- Born: Herman Daniel Umbstaetter February 26, 1851 Parma, Ohio, U.S.
- Died: November 25, 1913 (aged 62) Lovell, Maine, U.S.
- Occupation: Businessman
- Known for: Founding The Black Cat
- Spouse: Nelly Littlehale ​(m. 1893)​
- Children: 1

= Herman Umbstaetter =

American editor and writer (1851–1913)

Herman Daniel Umbstaetter (February 26, 1851 – November 25, 1913) was an American businessman and founder of the magazine The Black Cat.

== Early life==
Umbstaetter was born on February 26, 1851, in Parma, Ohio the son of Charles Umbstaetter and Helen Hege. He later moved to Cleveland.

== Career ==
Umbstaetter had become wealthy in the advertising and publishing business in Baltimore by the late 1880s. In 1886, he attempted to start a magazine in Boston, proposing to price it at ten cents, but was unable to get funding. He worked in the United Kingdom for a while, but lost his fortune and returned to the US, spending some time in California before settling in Boston in 1891. He again attempted to find capital to start a magazine and was again rebuffed.
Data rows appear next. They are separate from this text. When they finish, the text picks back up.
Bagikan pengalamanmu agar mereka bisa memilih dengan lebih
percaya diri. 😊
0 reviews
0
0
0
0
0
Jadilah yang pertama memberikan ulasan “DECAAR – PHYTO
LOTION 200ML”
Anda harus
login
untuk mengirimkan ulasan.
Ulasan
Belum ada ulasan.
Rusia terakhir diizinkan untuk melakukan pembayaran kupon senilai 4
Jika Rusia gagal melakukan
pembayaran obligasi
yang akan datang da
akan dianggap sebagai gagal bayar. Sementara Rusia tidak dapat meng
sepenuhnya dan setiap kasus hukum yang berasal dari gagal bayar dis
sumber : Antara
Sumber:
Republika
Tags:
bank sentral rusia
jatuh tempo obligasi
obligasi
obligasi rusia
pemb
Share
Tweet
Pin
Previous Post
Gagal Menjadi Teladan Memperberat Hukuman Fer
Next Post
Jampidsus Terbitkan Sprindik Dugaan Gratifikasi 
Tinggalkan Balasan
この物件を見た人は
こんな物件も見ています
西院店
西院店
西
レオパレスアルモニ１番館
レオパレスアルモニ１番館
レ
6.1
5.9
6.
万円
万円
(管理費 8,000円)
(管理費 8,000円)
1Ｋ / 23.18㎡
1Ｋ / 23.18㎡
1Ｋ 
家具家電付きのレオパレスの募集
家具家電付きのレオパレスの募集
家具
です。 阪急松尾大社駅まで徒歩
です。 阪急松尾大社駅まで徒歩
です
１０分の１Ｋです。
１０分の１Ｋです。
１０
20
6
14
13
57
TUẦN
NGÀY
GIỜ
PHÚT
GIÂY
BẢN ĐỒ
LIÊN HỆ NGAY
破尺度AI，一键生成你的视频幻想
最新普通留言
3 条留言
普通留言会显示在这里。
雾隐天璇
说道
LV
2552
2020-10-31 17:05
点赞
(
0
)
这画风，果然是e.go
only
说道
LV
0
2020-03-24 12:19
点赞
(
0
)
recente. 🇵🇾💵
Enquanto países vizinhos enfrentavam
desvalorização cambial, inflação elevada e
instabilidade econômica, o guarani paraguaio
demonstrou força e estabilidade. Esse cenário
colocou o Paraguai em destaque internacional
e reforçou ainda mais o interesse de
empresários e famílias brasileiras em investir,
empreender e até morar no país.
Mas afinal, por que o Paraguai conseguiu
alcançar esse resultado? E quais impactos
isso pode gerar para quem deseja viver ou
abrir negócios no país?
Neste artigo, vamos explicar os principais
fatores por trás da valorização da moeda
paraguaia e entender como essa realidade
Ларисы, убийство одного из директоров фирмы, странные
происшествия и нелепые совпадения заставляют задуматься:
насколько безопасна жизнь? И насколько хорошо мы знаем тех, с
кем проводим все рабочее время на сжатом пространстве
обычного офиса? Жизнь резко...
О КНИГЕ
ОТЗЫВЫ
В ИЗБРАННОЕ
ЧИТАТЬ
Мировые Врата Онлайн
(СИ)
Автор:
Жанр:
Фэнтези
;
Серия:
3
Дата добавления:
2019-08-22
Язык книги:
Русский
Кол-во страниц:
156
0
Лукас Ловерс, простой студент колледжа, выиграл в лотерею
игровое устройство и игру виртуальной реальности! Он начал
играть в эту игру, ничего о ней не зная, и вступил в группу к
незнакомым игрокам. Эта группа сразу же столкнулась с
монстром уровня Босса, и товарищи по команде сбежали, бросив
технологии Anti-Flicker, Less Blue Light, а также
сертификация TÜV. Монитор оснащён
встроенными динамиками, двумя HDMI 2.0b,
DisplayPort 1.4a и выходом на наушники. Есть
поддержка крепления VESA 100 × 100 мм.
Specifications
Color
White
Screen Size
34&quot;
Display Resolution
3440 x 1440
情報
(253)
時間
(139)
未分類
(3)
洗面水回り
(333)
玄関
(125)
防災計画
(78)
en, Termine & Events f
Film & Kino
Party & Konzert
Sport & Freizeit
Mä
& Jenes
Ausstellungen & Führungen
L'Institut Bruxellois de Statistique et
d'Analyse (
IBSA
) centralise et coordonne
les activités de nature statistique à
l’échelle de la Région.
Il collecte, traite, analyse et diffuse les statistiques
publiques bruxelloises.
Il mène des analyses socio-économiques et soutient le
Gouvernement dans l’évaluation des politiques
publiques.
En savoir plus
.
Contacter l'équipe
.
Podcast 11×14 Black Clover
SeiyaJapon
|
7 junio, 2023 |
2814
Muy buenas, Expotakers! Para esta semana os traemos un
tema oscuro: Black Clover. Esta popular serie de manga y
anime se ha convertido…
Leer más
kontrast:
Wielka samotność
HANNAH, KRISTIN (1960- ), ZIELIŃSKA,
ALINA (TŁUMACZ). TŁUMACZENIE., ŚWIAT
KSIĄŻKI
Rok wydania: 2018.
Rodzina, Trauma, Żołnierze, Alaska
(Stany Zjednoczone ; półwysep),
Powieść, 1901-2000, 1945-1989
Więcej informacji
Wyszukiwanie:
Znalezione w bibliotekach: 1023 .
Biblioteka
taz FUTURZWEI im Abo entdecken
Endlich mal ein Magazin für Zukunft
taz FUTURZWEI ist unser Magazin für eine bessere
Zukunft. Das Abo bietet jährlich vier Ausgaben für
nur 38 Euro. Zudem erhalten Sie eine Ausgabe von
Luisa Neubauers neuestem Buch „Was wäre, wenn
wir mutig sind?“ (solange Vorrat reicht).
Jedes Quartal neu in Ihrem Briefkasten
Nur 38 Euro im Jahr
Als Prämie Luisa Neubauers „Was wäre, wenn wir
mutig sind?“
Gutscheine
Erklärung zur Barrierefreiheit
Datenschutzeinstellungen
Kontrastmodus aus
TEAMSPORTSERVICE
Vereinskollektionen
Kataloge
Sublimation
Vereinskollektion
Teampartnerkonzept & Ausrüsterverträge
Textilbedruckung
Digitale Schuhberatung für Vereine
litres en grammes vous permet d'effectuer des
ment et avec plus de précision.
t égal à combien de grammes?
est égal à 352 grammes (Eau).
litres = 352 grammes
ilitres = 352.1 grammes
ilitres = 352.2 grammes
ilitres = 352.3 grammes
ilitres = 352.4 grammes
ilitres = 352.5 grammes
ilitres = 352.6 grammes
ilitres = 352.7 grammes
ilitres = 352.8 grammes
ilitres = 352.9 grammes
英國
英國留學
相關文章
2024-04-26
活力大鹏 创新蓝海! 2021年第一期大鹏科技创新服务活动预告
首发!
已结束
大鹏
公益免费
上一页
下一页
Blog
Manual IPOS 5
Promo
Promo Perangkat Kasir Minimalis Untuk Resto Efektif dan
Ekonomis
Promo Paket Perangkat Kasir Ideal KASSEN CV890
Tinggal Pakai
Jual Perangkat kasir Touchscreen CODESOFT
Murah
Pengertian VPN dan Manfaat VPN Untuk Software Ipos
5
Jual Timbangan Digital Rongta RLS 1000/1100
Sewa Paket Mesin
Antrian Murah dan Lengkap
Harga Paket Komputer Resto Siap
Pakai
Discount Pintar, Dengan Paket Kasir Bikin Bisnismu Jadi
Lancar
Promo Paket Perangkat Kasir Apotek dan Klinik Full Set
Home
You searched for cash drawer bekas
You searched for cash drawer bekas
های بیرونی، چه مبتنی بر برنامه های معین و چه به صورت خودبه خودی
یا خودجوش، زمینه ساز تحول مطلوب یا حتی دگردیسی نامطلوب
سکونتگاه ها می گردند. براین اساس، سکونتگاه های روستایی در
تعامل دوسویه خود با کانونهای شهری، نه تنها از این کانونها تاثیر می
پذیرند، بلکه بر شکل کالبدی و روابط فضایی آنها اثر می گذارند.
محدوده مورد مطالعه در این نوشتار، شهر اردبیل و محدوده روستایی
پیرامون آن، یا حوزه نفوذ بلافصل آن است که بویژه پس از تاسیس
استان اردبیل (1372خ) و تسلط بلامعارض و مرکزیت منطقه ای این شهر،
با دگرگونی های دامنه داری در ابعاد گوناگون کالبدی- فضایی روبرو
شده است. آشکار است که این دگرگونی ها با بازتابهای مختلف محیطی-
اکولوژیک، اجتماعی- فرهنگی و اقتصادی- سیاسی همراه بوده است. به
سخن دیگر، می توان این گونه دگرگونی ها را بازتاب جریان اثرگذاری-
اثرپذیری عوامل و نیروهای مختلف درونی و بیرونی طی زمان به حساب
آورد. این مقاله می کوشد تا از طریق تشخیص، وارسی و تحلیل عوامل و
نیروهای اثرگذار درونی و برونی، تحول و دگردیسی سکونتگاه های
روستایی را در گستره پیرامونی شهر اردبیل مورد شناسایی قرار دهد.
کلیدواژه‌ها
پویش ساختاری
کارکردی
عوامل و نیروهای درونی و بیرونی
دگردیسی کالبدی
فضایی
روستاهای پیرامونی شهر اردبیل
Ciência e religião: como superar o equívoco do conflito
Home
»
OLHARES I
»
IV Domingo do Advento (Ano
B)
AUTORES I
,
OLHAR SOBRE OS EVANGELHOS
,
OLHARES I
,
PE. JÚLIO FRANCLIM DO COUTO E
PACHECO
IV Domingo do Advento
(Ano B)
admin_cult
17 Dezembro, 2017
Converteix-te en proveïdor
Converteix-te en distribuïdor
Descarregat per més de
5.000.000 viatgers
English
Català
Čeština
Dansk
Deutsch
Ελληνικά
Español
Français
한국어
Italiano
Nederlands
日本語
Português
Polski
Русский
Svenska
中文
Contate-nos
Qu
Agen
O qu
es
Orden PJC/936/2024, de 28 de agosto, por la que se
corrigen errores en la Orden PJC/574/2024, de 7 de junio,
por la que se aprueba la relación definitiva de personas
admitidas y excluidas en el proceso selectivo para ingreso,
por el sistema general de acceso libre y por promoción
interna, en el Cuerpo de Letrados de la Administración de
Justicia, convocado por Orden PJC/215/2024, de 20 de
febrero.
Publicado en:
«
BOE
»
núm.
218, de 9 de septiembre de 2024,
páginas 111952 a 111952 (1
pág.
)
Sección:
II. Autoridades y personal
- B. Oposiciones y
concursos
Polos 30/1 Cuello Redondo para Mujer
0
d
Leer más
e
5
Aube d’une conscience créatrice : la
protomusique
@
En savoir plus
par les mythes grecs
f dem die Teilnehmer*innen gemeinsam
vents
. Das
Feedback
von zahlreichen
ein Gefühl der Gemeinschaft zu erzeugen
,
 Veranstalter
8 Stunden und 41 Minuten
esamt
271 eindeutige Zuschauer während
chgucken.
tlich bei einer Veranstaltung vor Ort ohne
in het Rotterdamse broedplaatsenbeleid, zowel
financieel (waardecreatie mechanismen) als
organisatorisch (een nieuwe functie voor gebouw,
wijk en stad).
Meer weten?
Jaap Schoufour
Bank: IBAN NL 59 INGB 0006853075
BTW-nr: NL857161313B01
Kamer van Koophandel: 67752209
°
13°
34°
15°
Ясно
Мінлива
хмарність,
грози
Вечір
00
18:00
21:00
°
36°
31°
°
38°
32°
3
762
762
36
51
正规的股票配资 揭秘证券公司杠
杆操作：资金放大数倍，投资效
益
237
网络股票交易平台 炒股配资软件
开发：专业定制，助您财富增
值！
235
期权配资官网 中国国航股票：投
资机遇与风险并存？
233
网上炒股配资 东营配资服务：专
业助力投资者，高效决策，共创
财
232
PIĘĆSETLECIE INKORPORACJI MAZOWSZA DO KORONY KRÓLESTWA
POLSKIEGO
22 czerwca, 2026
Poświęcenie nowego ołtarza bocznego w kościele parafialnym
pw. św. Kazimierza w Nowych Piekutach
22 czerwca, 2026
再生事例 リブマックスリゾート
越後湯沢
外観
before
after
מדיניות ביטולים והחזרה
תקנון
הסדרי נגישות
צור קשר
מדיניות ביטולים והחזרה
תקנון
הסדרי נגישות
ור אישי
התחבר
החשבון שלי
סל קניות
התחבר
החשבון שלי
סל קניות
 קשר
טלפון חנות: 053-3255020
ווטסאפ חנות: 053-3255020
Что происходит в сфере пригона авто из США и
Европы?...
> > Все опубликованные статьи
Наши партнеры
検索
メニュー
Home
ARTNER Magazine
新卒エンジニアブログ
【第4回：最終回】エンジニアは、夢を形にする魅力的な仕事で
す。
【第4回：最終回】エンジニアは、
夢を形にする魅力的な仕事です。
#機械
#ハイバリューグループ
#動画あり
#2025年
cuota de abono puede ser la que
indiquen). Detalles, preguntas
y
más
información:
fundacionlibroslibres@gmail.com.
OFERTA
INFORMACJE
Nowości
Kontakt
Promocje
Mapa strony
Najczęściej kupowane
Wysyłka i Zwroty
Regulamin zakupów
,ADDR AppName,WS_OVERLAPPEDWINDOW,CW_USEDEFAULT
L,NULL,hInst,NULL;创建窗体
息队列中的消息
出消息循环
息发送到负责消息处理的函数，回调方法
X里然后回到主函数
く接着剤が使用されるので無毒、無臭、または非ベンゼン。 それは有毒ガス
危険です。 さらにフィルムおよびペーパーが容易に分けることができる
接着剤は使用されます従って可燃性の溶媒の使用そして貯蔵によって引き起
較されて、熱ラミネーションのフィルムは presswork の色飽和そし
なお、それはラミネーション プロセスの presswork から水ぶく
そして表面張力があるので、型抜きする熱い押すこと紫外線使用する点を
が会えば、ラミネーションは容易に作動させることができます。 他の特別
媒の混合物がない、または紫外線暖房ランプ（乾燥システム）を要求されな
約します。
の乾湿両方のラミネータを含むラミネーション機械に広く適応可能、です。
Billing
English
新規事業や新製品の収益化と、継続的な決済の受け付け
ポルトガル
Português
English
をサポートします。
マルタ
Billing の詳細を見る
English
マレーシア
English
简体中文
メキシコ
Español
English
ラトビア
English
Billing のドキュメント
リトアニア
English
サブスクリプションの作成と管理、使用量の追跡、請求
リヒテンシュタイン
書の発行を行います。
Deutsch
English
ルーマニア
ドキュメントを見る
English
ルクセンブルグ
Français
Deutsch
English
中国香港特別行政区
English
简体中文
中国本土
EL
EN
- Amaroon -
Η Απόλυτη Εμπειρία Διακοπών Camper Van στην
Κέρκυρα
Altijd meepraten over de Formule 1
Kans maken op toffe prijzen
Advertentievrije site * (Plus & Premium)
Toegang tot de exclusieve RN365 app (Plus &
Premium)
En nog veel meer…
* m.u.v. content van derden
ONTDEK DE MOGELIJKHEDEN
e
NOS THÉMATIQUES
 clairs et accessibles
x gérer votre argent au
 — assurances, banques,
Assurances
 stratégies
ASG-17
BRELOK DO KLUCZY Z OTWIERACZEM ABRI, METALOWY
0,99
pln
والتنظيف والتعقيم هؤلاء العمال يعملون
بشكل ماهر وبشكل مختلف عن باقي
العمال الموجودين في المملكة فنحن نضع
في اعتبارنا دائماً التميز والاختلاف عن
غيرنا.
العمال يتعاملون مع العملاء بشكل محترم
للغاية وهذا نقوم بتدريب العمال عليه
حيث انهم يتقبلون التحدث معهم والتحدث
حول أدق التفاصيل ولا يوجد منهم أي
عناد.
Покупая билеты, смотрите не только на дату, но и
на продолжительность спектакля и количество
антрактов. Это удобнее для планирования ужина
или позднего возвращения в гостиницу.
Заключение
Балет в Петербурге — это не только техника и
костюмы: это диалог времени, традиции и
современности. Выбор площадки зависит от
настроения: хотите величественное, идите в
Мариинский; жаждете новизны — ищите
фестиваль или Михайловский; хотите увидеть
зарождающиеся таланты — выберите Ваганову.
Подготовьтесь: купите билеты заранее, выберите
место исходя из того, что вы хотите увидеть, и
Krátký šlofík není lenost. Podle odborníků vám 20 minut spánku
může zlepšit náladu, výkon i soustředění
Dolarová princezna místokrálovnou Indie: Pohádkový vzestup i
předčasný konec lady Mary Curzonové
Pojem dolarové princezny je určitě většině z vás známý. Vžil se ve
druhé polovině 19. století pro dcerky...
He finally launched The Black Cat in 1895, having saved enough money to start it on his own account.

He began to have health problems in 1912, and that year he sold The Black Cat to Samuel Cassino, the publisher of Little Folks.

==Personal life==
He married artist Nelly Littlehale in Boston in 1893. They had a daughter called Amo.

==Death==
On November 25, 1913, Umbstaetter and Howard Palmer went on a hunting expedition on the shore of Kezar Lake in the Maine woods. Umbstaetter stumbled as he tried to cross a stone wall and fell, resulting in his rifle accidentally discharging and a bullet passing through the left side of his body. He was taken to a cottage and a surgeon and trained nurse were obtained. He died at two o'clock in the afternoon from his wounds.